Today Moswi, 39, explains to anyone who will listen that in Hussein's Iraq, people are often forced to protest. Fail to obey and you become a target. You could be watched, put in jail, even killed.

Preferring to stay alive, he went along. But make no mistake, he said. It was all a show.

Al-Moswi, now a Kansas City cabdriver, fled Iraq after Hussein attacked Kuwait in 1991. He wound up in a refugee camp in Saudi Arabia, baking under the desert sun for six agonizing years. A United Nations relief agency then helped resettle him in the United States.

Today he acts as a sort of unofficial goodwill ambassador for the people of Iraq in his cab. When people find out where he's from, they have many questions.

"Most people are nice," he said. "They just want to know what's going on. I give them my phone number. If they have questions they just call me." There are exceptions, though. Once, when a male passenger learned al-Moswi was from Iraq, he said "

Oh, you are a terrorist! If I had a gun I would kill you right now, cause you're from Iraq!' But he was drunk."

Al-Moswi has no family in the United States and has never married. But he has made many friends and likes his new life here just the same.

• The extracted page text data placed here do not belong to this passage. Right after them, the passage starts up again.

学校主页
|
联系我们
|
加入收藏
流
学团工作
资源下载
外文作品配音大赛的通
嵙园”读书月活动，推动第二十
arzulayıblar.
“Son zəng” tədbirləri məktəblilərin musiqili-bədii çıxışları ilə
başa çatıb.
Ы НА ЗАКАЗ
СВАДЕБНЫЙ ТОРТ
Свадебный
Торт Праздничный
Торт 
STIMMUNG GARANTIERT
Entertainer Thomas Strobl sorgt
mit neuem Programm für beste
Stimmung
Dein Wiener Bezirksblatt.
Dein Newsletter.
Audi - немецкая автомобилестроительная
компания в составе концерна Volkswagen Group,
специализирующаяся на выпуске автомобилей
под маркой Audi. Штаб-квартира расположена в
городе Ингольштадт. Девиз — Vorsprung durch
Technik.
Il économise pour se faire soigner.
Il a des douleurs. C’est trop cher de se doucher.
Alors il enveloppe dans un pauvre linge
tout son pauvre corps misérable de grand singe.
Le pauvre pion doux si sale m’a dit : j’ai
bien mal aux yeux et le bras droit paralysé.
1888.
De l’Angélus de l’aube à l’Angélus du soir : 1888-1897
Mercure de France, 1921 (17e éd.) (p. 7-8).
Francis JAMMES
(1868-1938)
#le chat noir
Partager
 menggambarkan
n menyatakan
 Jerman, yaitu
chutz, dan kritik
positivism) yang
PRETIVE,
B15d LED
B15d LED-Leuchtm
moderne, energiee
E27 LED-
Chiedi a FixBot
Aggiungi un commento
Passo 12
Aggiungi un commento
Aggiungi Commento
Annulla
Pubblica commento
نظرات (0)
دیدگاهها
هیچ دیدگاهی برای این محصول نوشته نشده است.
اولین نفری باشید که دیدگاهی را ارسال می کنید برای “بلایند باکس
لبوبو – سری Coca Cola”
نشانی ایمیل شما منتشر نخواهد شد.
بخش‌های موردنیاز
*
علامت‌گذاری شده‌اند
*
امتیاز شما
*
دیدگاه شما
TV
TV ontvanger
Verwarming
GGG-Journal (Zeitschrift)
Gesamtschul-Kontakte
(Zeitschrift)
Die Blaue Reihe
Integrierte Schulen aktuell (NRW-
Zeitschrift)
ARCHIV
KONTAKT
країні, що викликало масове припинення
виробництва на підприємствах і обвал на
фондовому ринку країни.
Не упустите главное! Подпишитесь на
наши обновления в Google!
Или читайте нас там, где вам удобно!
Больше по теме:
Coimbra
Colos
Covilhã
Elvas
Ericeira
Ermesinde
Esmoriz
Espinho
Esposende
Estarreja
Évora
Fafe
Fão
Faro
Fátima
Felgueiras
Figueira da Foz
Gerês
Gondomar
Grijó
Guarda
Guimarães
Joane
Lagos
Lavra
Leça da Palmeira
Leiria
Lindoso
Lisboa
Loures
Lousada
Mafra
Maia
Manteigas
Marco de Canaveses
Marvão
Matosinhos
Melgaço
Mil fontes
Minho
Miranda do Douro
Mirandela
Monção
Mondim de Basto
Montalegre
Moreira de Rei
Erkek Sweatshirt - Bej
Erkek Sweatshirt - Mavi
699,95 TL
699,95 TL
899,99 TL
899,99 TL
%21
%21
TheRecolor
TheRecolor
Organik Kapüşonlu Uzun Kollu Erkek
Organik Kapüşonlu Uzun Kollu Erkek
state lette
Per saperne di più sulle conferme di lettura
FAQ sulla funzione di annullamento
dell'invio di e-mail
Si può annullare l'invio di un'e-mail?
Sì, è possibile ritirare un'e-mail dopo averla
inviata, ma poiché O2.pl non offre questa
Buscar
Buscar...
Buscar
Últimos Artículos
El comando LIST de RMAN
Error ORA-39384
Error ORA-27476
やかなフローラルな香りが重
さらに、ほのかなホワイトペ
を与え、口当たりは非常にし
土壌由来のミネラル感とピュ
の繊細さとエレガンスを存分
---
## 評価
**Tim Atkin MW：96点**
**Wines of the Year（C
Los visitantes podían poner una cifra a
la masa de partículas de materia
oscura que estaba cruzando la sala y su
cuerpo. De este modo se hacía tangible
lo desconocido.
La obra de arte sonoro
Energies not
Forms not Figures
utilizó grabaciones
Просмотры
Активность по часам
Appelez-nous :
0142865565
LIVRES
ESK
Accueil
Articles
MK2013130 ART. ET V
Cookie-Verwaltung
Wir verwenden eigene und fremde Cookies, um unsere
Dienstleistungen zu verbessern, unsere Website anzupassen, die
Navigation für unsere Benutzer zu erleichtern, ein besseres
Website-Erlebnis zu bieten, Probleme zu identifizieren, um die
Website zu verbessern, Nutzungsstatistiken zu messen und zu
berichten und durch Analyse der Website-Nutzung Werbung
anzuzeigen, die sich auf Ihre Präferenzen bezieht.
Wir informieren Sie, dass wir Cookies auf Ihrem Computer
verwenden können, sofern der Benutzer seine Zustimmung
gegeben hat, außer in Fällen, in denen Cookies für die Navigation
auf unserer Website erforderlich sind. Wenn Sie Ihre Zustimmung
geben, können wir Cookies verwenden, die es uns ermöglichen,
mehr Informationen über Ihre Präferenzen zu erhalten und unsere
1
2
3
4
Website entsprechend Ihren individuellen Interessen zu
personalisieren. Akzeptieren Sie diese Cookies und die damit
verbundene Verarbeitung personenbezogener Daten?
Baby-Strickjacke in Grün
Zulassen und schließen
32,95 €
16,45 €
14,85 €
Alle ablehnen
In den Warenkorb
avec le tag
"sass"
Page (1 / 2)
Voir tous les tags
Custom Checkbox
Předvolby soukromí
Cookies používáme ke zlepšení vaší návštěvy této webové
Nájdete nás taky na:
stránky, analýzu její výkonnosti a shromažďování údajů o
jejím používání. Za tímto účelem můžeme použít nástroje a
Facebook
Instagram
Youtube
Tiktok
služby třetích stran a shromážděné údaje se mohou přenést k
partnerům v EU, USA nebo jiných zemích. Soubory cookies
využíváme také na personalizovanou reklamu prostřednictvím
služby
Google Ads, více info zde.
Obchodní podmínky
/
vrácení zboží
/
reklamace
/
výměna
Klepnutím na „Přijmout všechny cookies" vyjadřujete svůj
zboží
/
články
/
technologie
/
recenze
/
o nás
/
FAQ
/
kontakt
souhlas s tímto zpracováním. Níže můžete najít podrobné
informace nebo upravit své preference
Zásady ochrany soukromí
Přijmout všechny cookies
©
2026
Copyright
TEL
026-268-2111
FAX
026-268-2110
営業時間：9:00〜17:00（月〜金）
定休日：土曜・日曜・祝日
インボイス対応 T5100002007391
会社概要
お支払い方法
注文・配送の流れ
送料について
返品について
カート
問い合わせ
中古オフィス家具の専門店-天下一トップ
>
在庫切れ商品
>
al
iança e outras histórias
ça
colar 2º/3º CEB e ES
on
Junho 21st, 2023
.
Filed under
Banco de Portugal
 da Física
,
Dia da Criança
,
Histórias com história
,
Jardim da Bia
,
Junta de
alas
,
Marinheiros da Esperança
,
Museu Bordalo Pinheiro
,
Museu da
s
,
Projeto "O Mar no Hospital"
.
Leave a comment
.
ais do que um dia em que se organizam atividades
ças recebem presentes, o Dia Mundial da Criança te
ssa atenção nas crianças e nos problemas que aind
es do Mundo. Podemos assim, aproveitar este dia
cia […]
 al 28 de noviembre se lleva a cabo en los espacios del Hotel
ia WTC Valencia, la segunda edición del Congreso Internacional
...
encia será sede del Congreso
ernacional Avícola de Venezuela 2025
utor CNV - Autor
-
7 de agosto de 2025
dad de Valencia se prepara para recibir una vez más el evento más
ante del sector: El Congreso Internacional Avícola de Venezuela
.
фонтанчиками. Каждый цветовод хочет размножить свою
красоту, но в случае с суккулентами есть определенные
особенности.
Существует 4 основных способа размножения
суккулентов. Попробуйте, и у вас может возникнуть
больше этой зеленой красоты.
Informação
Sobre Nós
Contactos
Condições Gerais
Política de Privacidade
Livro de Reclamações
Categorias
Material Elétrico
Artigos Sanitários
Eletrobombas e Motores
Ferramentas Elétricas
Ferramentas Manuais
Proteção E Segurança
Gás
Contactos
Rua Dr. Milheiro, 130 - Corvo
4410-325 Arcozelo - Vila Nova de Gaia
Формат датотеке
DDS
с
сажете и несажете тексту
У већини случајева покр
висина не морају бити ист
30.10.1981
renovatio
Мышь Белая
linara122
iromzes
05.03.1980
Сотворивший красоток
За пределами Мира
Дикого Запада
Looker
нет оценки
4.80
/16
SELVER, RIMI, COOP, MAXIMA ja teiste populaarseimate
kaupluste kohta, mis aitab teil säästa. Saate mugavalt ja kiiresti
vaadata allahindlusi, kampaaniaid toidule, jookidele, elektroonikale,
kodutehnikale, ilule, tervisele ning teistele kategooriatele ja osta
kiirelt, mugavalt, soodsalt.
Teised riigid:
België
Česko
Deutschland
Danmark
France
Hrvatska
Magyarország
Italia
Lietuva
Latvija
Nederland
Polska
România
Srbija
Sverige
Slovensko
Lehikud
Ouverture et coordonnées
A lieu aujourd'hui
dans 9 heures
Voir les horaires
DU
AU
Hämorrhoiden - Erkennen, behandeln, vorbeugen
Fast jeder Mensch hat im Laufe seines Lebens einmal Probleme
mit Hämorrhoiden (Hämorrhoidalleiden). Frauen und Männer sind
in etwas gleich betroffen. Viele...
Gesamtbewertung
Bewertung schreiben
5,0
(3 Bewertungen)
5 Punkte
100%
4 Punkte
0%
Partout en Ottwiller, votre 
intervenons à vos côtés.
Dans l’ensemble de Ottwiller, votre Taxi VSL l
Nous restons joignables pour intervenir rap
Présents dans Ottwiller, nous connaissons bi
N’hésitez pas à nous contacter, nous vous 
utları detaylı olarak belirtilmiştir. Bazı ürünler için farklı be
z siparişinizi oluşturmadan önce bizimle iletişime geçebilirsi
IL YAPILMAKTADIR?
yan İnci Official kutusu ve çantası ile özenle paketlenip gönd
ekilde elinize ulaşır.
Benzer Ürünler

The first place he went to in America was Chicago. It was too big, too noisy. Kansas City proved just right. Then he spent two years in St. Louis.

"I love this city," he said. "People from Kansas City are very nice."

One of his favorite places is the Al-Shawi Restaurant, at the corner of St. John Avenue and Jackson, where many Iraqi people gather. He eats there for breakfast, lunch and dinner.

"I can eat here for 3 or 4 dollars," he said.

He can also talk to his countrymen and watch news from home on the satellite.On a recent day more than a dozen men sat doing just that.

"All the people here," he said with a sweep of his hand. "Everybody, they (have had) somebody die. Maybe it's a father, a brother, an uncle. That's Saddam Hussein."

Like many refugees, he supports action in Iraq. Still, he's scared. He doesn't want innocent people to die. And he doesn't want a repeat of 1991 when the United States left Saddam Hussein in power, which lead to an internal bloodbath.

"Maybe they do the same as 1991," he said. "We hope not."